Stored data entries
****
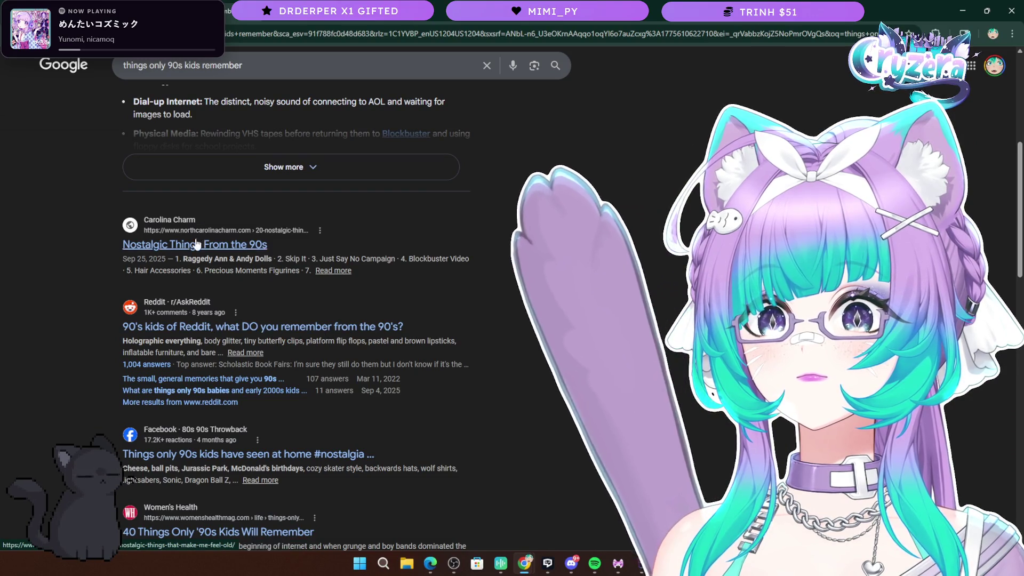
{"action": "scroll", "coordinate": [424, 389], "scroll_direction": "up", "scroll_amount": 4}
{"action": "scroll", "coordinate": [423, 389], "scroll_direction": "down", "scroll_amount": 5}
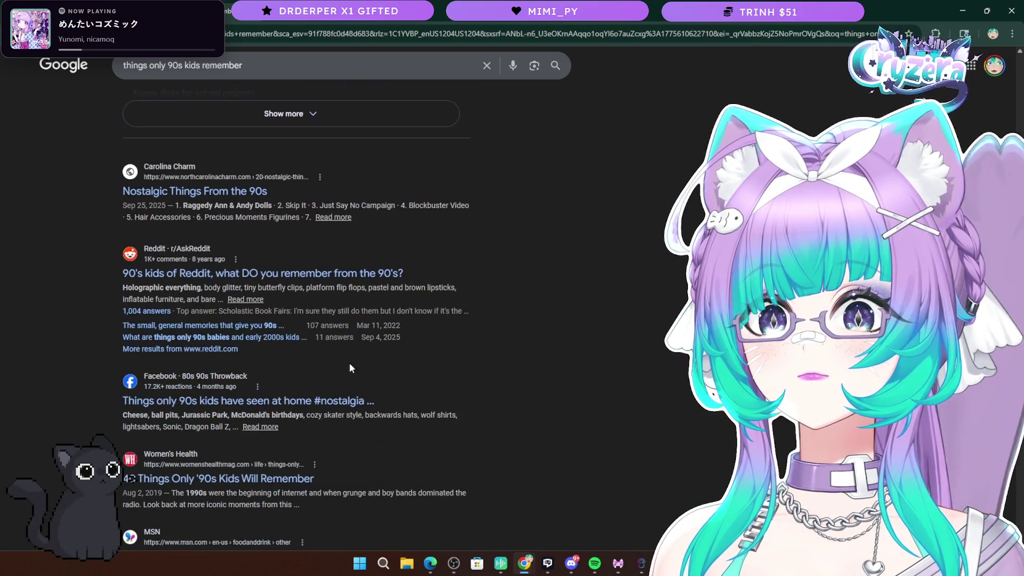
{"action": "left_click", "coordinate": [263, 278]}
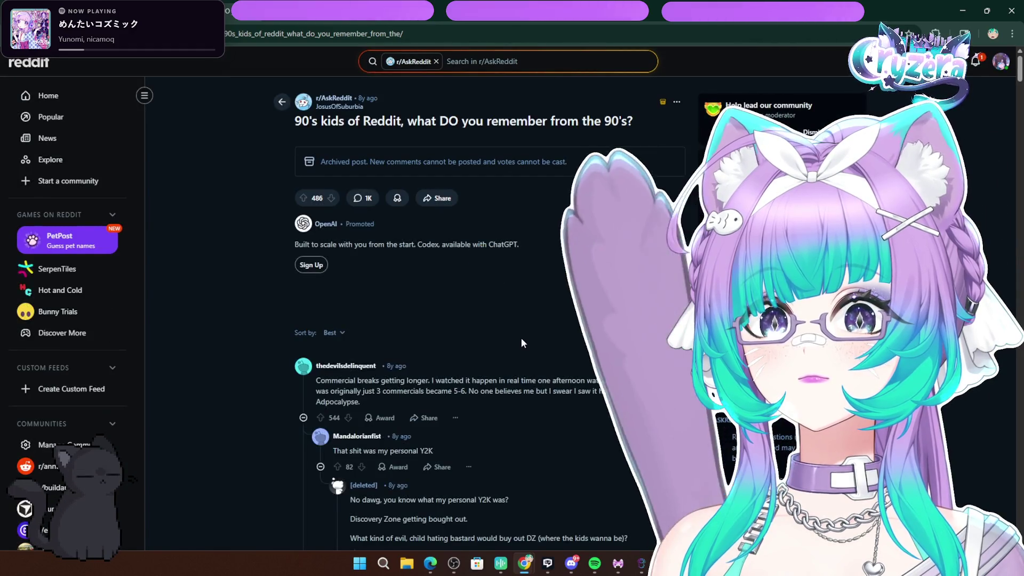
{"action": "scroll", "coordinate": [440, 353], "scroll_direction": "down", "scroll_amount": 15}
{"action": "scroll", "coordinate": [438, 368], "scroll_direction": "down", "scroll_amount": 8}
{"action": "key", "text": "alt+Left"}
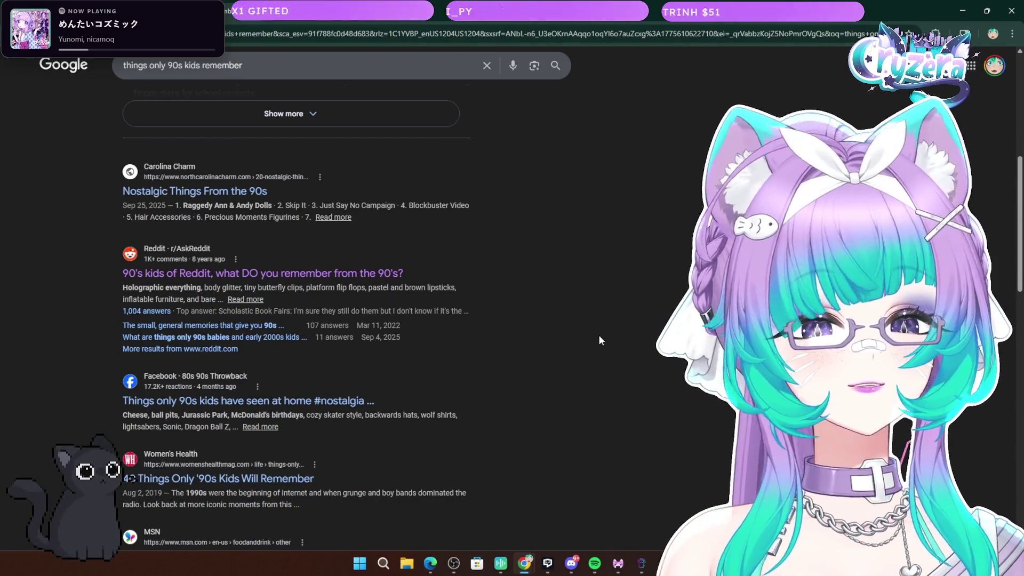
Open Bright Side's '30+ Photos Only '90s Kids Can Understand' from further down the results
{"action": "scroll", "coordinate": [485, 381], "scroll_direction": "down", "scroll_amount": 8}
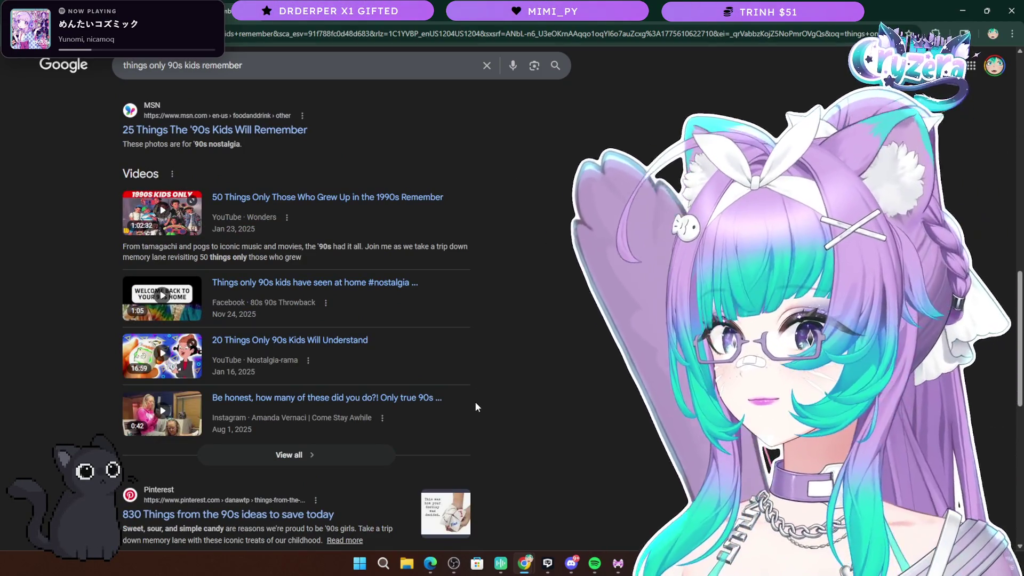
{"action": "scroll", "coordinate": [461, 405], "scroll_direction": "down", "scroll_amount": 3}
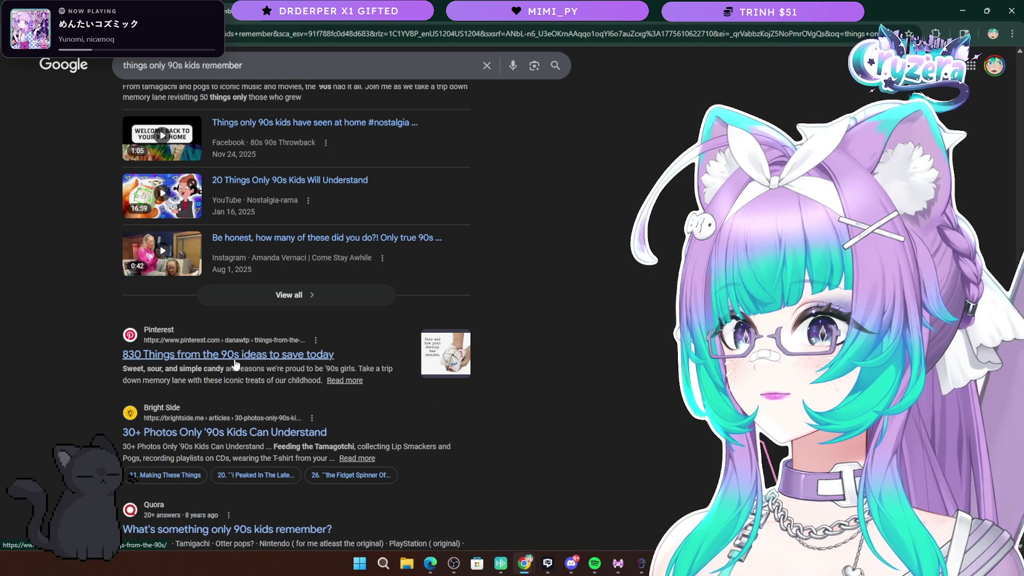
{"action": "scroll", "coordinate": [232, 361], "scroll_direction": "down", "scroll_amount": 3}
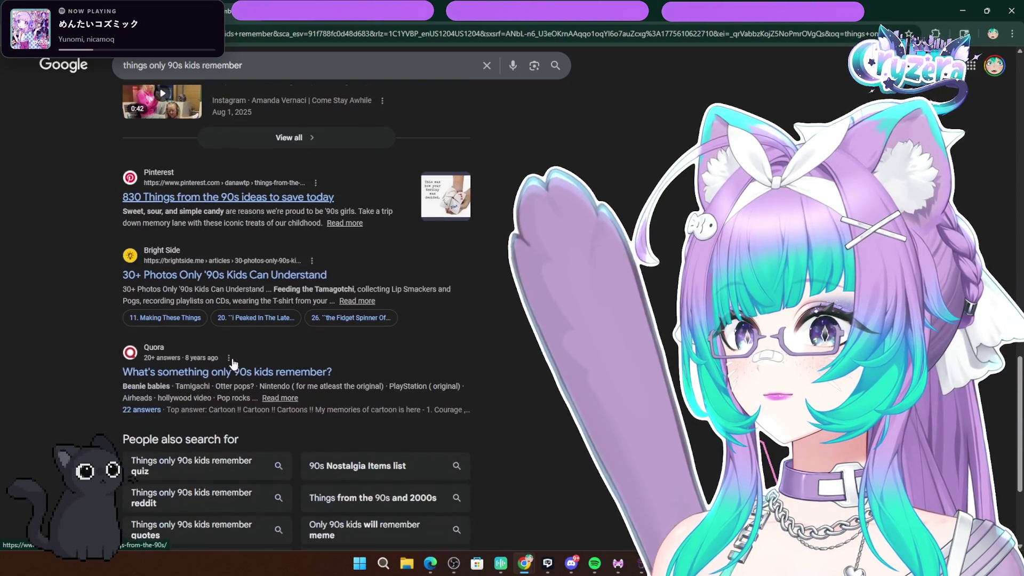
{"action": "left_click", "coordinate": [230, 278]}
Read the Bright Side article from item 1 to item 4, clearing a stray selection on item 4's heading
{"action": "scroll", "coordinate": [342, 386], "scroll_direction": "down", "scroll_amount": 3}
{"action": "scroll", "coordinate": [383, 366], "scroll_direction": "up", "scroll_amount": 4}
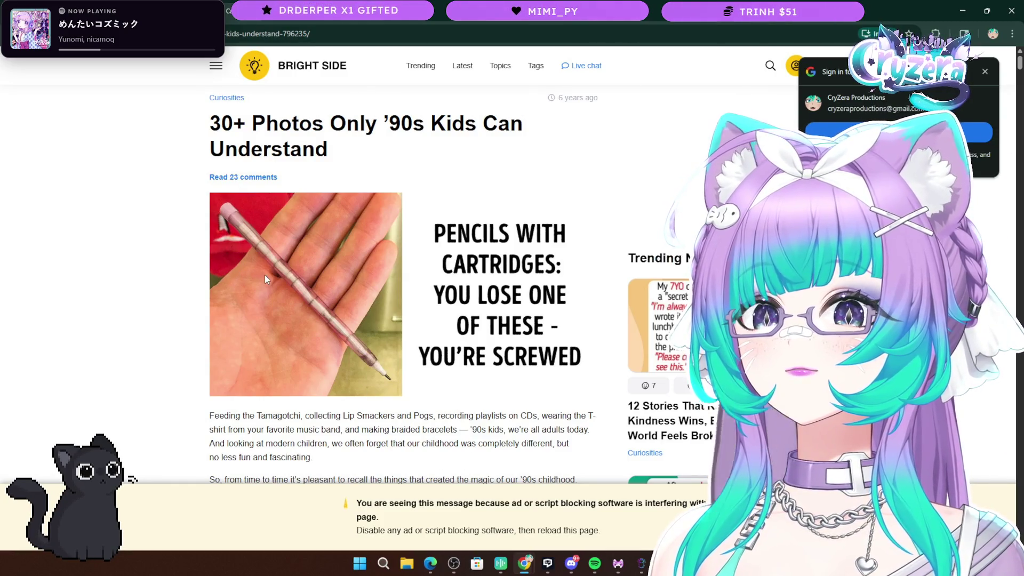
{"action": "scroll", "coordinate": [272, 268], "scroll_direction": "down", "scroll_amount": 6}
****
■ **THE PROBLEM**
Reproduce every line from the preceding data in which the word "coordinate" can be found.

■ **SOLUTION**
{"action": "scroll", "coordinate": [424, 389], "scroll_direction": "up", "scroll_amount": 4}
{"action": "scroll", "coordinate": [423, 389], "scroll_direction": "down", "scroll_amount": 5}
{"action": "left_click", "coordinate": [263, 278]}
{"action": "scroll", "coordinate": [440, 353], "scroll_direction": "down", "scroll_amount": 15}
{"action": "scroll", "coordinate": [438, 368], "scroll_direction": "down", "scroll_amount": 8}
{"action": "scroll", "coordinate": [485, 381], "scroll_direction": "down", "scroll_amount": 8}
{"action": "scroll", "coordinate": [461, 405], "scroll_direction": "down", "scroll_amount": 3}
{"action": "scroll", "coordinate": [232, 361], "scroll_direction": "down", "scroll_amount": 3}
{"action": "left_click", "coordinate": [230, 278]}
{"action": "scroll", "coordinate": [342, 386], "scroll_direction": "down", "scroll_amount": 3}
{"action": "scroll", "coordinate": [383, 366], "scroll_direction": "up", "scroll_amount": 4}
{"action": "scroll", "coordinate": [272, 268], "scroll_direction": "down", "scroll_amount": 6}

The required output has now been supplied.